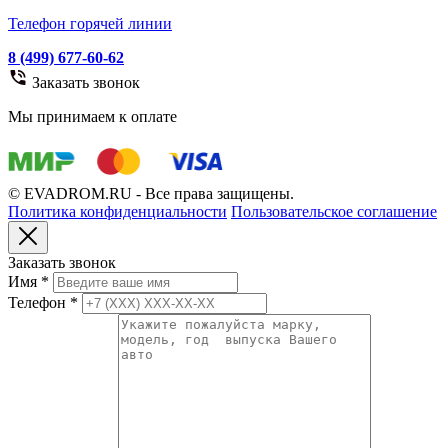
Телефон горячей линии
8 (499) 677-60-62
Заказать звонок
Мы принимаем к оплате
© EVADROM.RU - Все права защищены.
Политика конфиденциальности
Пользовательское соглашение
Заказать звонок
Имя
*
Телефон
*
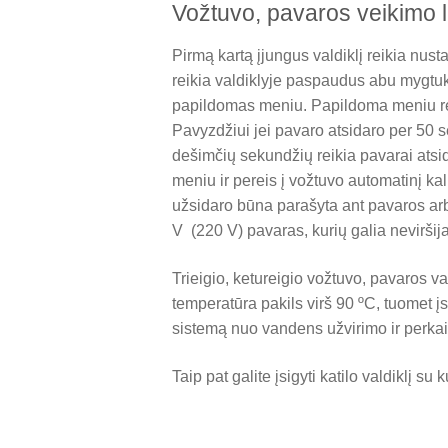
Vožtuvo, pavaros veikimo l
Pirmą kartą įjungus valdiklį reikia nust
reikia valdiklyje paspaudus abu mygtuk
papildomas meniu. Papildoma meniu reiki
Pavyzdžiui jei pavaro atsidaro per 50 s
dešimčių sekundžių reikia pavarai atsida
meniu ir pereis į vožtuvo automatinį kal
užsidaro būna parašyta ant pavaros arba
V (220 V) pavaras, kurių galia neviršij
Trieigio, ketureigio vožtuvo, pavaros va
temperatūra pakils virš 90 ºC, tuomet į
sistemą nuo vandens užvirimo ir perkai
Taip pat galite įsigyti katilo valdiklį 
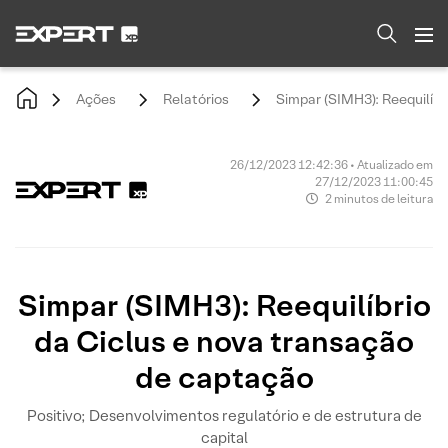
Ações
Relatórios
Simpar (SIMH3): Reequilíbr
26/12/2023 12:42:36 • Atualizado em
27/12/2023 11:00:45
2 minutos de leitura
Simpar (SIMH3): Reequilíbrio
da Ciclus e nova transação
de captação
Positivo; Desenvolvimentos regulatório e de estrutura de
capital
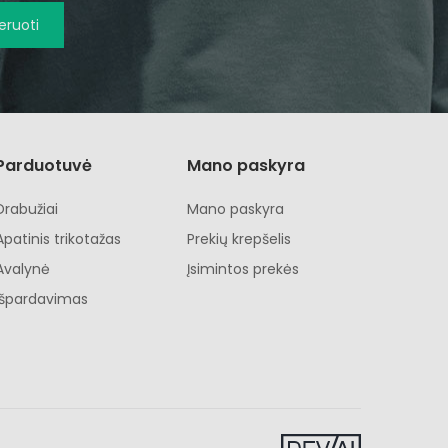
ruoti
Parduotuvė
Mano paskyra
Drabužiai
Mano paskyra
Apatinis trikotažas
Prekių krepšelis
Avalynė
Įsimintos prekės
Išpardavimas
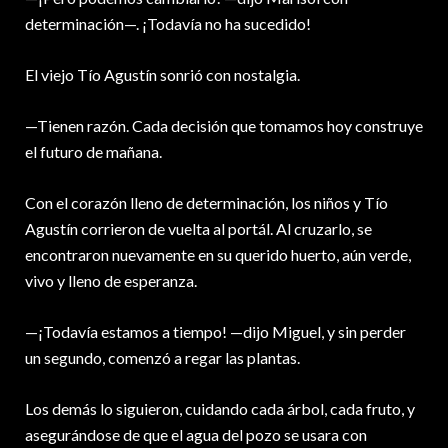
determinación—. ¡Todavía no ha sucedido!
El viejo Tío Agustín sonrió con nostalgia.
—Tienen razón. Cada decisión que tomamos hoy construye
el futuro de mañana.
Con el corazón lleno de determinación, los niños y Tío
Agustín corrieron de vuelta al portál. Al cruzarlo, se
encontraron nuevamente en su querido huerto, aún verde,
vivo y lleno de esperanza.
—¡Todavía estamos a tiempo! —dijo Miguel, y sin perder
un segundo, comenzó a regar las plantas.
Los demás lo siguieron, cuidando cada árbol, cada fruto, y
asegurándose de que el agua del pozo se usara con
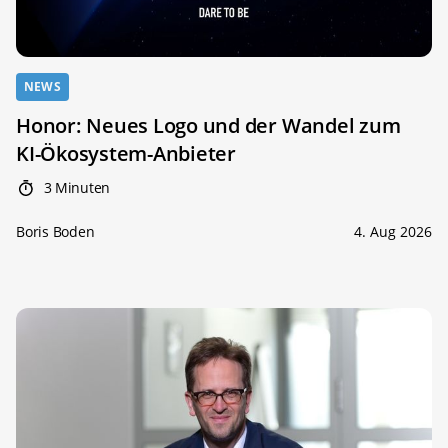
NEWS
Honor: Neues Logo und der Wandel zum
KI-Ökosystem-Anbieter
3 Minuten
Boris Boden
4. Aug 2026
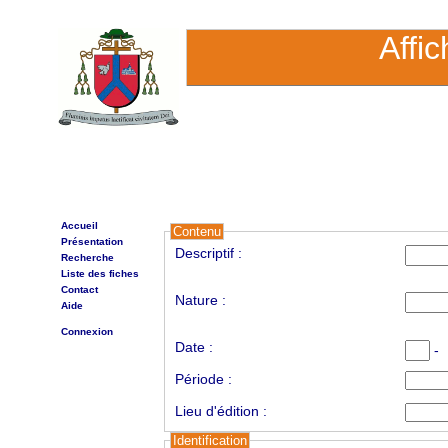
Affi
Accueil
Contenu
Présentation
Descriptif :
Recherche
Liste des fiches
Contact
Nature :
Aide
Connexion
Date :
-
Période :
Lieu d'édition :
Identification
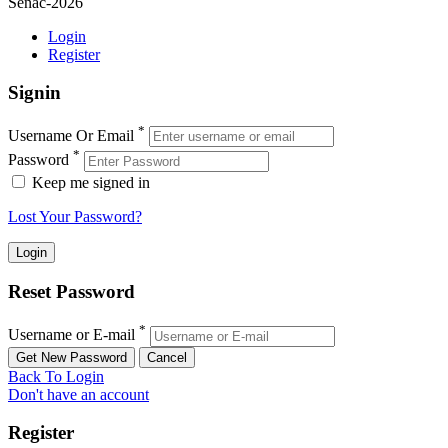
Senac-2026
Login
Register
Signin
*
Username Or Email
*
Password
Keep me signed in
Lost Your Password?
Reset Password
*
Username or E-mail
Back To Login
Don't have an account
Register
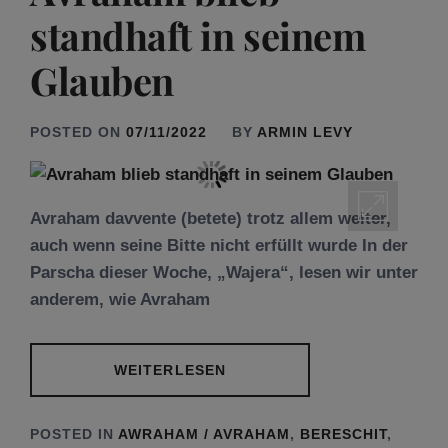
standhaft in seinem
Glauben
POSTED ON
07/11/2022
BY
ARMIN LEVY
Avraham davvente (betete) trotz allem weiter,
auch wenn seine Bitte nicht erfüllt wurde In der
Parscha dieser Woche, „Wajera“, lesen wir unter
anderem, wie Avraham
WEITERLESEN
POSTED IN
AWRAHAM / AVRAHAM
,
BERESCHIT
,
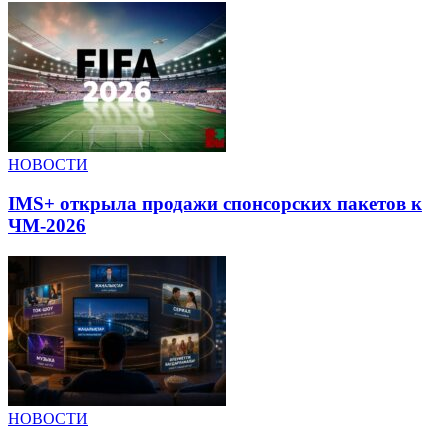
НОВОСТИ
IMS+ открыла продажи спонсорских пакетов к
ЧМ-2026
НОВОСТИ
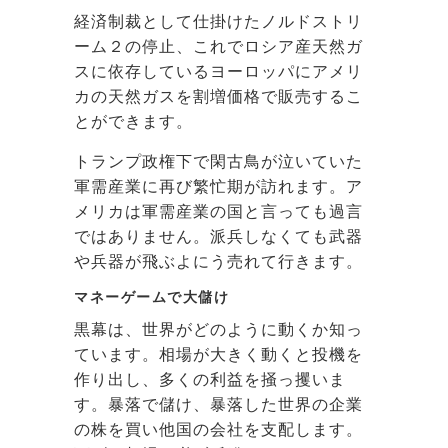
経済制裁として仕掛けたノルドストリ
ーム２の停止、これでロシア産天然ガ
スに依存しているヨーロッパにアメリ
カの天然ガスを割増価格で販売するこ
とができます。
トランプ政権下で閑古鳥が泣いていた
軍需産業に再び繁忙期が訪れます。ア
メリカは軍需産業の国と言っても過言
ではありません。派兵しなくても武器
や兵器が飛ぶよにう売れて行きます。
マネーゲームで大儲け
黒幕は、世界がどのように動くか知っ
ています。相場が大きく動くと投機を
作り出し、多くの利益を掻っ攫いま
す。暴落で儲け、暴落した世界の企業
の株を買い他国の会社を支配します。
_ _ _ _
● TASK INSTRUCTIONS
Rewrite the text read from all the records, replacing "Register" with "Sign up" and keeping everything else the same. Leave out the pictures.

● WRITTEN ANSWER
Телефон горячей линии
8 (499) 677-60-62
Заказать звонок
Мы принимаем к оплате
© EVADROM.RU - Все права защищены.
Политика конфиденциальности
Пользовательское соглашение
Заказать звонок
Имя
*
Телефон
*
Vožtuvo, pavaros veikimo l
Pirmą kartą įjungus valdiklį reikia nust
reikia valdiklyje paspaudus abu mygtuk
papildomas meniu. Papildoma meniu reiki
Pavyzdžiui jei pavaro atsidaro per 50 s
dešimčių sekundžių reikia pavarai atsida
meniu ir pereis į vožtuvo automatinį kal
užsidaro būna parašyta ant pavaros arba
V (220 V) pavaras, kurių galia neviršij
Trieigio, ketureigio vožtuvo, pavaros va
temperatūra pakils virš 90 ºC, tuomet į
sistemą nuo vandens užvirimo ir perkai
Taip pat galite įsigyti katilo valdiklį 
Ações
Relatórios
Simpar (SIMH3): Reequilíbr
26/12/2023 12:42:36 • Atualizado em
27/12/2023 11:00:45
2 minutos de leitura
Simpar (SIMH3): Reequilíbrio
da Ciclus e nova transação
de captação
Positivo; Desenvolvimentos regulatório e de estrutura de
capital
ruoti
Parduotuvė
Mano paskyra
Drabužiai
Mano paskyra
Apatinis trikotažas
Prekių krepšelis
Avalynė
Įsimintos prekės
Išpardavimas
determinación—. ¡Todavía no ha sucedido!
El viejo Tío Agustín sonrió con nostalgia.
—Tienen razón. Cada decisión que tomamos hoy construye
el futuro de mañana.
Con el corazón lleno de determinación, los niños y Tío
Agustín corrieron de vuelta al portál. Al cruzarlo, se
encontraron nuevamente en su querido huerto, aún verde,
vivo y lleno de esperanza.
—¡Todavía estamos a tiempo! —dijo Miguel, y sin perder
un segundo, comenzó a regar las plantas.
Los demás lo siguieron, cuidando cada árbol, cada fruto, y
asegurándose de que el agua del pozo se usara con
NEWS
Honor: Neues Logo und der Wandel zum
KI-Ökosystem-Anbieter
3 Minuten
Boris Boden
4. Aug 2026
Affi
Accueil
Contenu
Présentation
Descriptif :
Recherche
Liste des fiches
Contact
Nature :
Aide
Connexion
Date :
-
Période :
Lieu d'édition :
Identification
Senac-2026
Login
Sign up
Signin
*
Username Or Email
*
Password
Keep me signed in
Lost Your Password?
Reset Password
*
Username or E-mail
Back To Login
Don't have an account
Sign up
standhaft in seinem
Glauben
POSTED ON
07/11/2022
BY
ARMIN LEVY
Avraham davvente (betete) trotz allem weiter,
auch wenn seine Bitte nicht erfüllt wurde In der
Parscha dieser Woche, „Wajera“, lesen wir unter
anderem, wie Avraham
WEITERLESEN
POSTED IN
AWRAHAM / AVRAHAM
,
BERESCHIT
,
НОВОСТИ
IMS+ открыла продажи спонсорских пакетов к
ЧМ-2026
НОВОСТИ
経済制裁として仕掛けたノルドストリ
ーム２の停止、これでロシア産天然ガ
スに依存しているヨーロッパにアメリ
カの天然ガスを割増価格で販売するこ
とができます。
トランプ政権下で閑古鳥が泣いていた
軍需産業に再び繁忙期が訪れます。ア
メリカは軍需産業の国と言っても過言
ではありません。派兵しなくても武器
や兵器が飛ぶよにう売れて行きます。
マネーゲームで大儲け
黒幕は、世界がどのように動くか知っ
ています。相場が大きく動くと投機を
作り出し、多くの利益を掻っ攫いま
す。暴落で儲け、暴落した世界の企業
の株を買い他国の会社を支配します。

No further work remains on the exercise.